MOUTH-BODY BACTERIA TRANSFER
Many people believe that what happens in our mouth stays in our mouth. Our mouth is typically viewed as separate from the rest of our body. In truth, oral bacteria enter the body in a number of ways. Bad oral bacteria can be swallowed. Because the body has been in cleanse cycle all night and saliva hasn’t been circulating, the highest levels of oral bacteria are ingested when we take our first swig of water in the morning.
Because it is lined with mucus membranes and has a high concentration of capillaries near the surface, the mouth is one of the body’s most absorbent organs. According to Journal of Periodontology, “The mouth can be a major source of chronic or permanent release of toxic bacterial components in the bloodstream during normal oral functions.” This phenomenon is exacerbated when oral plaque hardens to tartar and rubs against our gums. Our thinned gums allow bad oral bacteria to enter our veins and arteries more easily. The presence of oral bacteria in our circulatory system can trigger the immune response of inflammation. The swelling caused by inflammation restricts our cardiovascular flow and promotes aging and disease.
This is one of the many ways that current research is connecting bad oral bacteria with a variety of health issues including heart disease, strokes, diabetes, respiratory problems, pregnancy complications, rheumatoid arthritis, Alzheimer’s, cancer, and even memory loss. “Physicians are taking a more holistic approach to their patients’ overall health,” says Sally Cram, DDS, PC, consumer adviser for the American Dental Association.
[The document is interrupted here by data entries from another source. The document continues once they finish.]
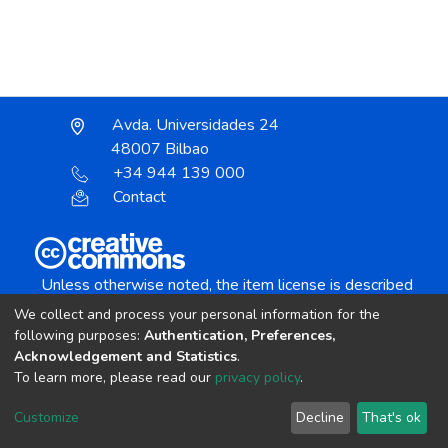
Avda. Universidades 24
48007 Bilbao
+34 944 139 000
Contact
Unless otherwise noted, the item license is described
as:
We collect and process your personal information for the
Creative Commons Attribution-NonCommercial-
following purposes:
Authentication, Preferences,
NoDerivs 4.0 License
Acknowledgement and Statistics
.
To learn more, please read our
privacy policy
.
DSpace software
copyright © 2002-2026
LYRASIS
Customize
Decline
That's ok
Cookie settings
Send Feedback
A recent study found that sufferers of advanced periodontal disease were 40% more likely to have a chronic condition as well.
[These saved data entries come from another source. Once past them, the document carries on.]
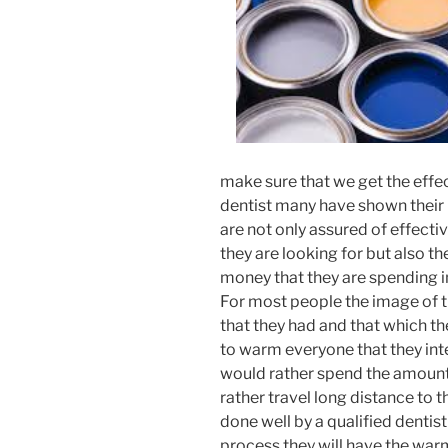
make sure that we get the effe
dentist many have shown their
are not only assured of effectiv
they are looking for but also th
money that they are spending i
For most people the image of 
that they had and that which t
to warm everyone that they inte
would rather spend the amount 
rather travel long distance to 
done well by a qualified dentist
process they will have the war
PERIODONTAL DISEASE EPIDEMIC
Findings from the Center for Disease Control and Prevention showed that, “One out of every two American adults aged 30 and over has periodontal disease. The study estimates that 47.2 percent of the US population or 64.7 million adults have mild, moderate or severe periodontitis, the more advanced form of periodontal disease. In adults 65 and older, prevalence rates increase to 70.1 percent.” Mind you, these statistics don’t reflect the population who has gingivitis. Co-author Robert Genco, DDS, PhD, Distinguished Professor at The State University of New York at Buffalo and Past President of the American Association for Dental Research and the International Association for Dental Research, believes these findings elevate periodontal disease as a public health concern. “We now know that periodontal disease is one of the most prevalent non-communicable chronic diseases in our population,” says Genco.
PREVENTION IS THE BEST MEDICINE
The good news about this relatively new found connection between our mouth and our body is that we may be a lot more in control of our health than we previously thought. While genetics and other environmental factors may also play a role in the development of these diseases, oral hygiene is something we can control. The ADA says, “Given the potential link between periodontitis and systemic health problems, prevention may be an important step in maintaining overall health.”
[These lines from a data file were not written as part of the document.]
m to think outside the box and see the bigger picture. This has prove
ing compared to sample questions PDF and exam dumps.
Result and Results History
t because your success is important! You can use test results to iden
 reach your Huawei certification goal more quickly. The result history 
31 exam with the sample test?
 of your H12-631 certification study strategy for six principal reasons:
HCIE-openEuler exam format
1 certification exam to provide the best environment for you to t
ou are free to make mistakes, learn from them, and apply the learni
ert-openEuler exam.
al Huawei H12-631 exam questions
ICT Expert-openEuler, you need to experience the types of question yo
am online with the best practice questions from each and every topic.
- Eat well: consume lots of veggies and avoid sugars and simple carbohydrates that feed oral bacteria.
- Floss and use brush picks to remove debris and plaque between teeth.
- Brush 2-3x / day and swish after meals with Essential Oxygen Organic Brushing Rinse.
- Swish and brush first thing to get a rid of excess morning bacteria before swallowing, eating or drinking.
One thing is clear: the body and mouth are intricately entwined. “Your body can affect your mouth and likewise, your mouth can affect your body,” says Dr. Pamela McClain, DDS, and president of the American Academy of Periodontology. “Taking good care of your teeth and gums can really help you live well longer,” McClain adds. Proper dental care won’t just save your smile; it may save your life!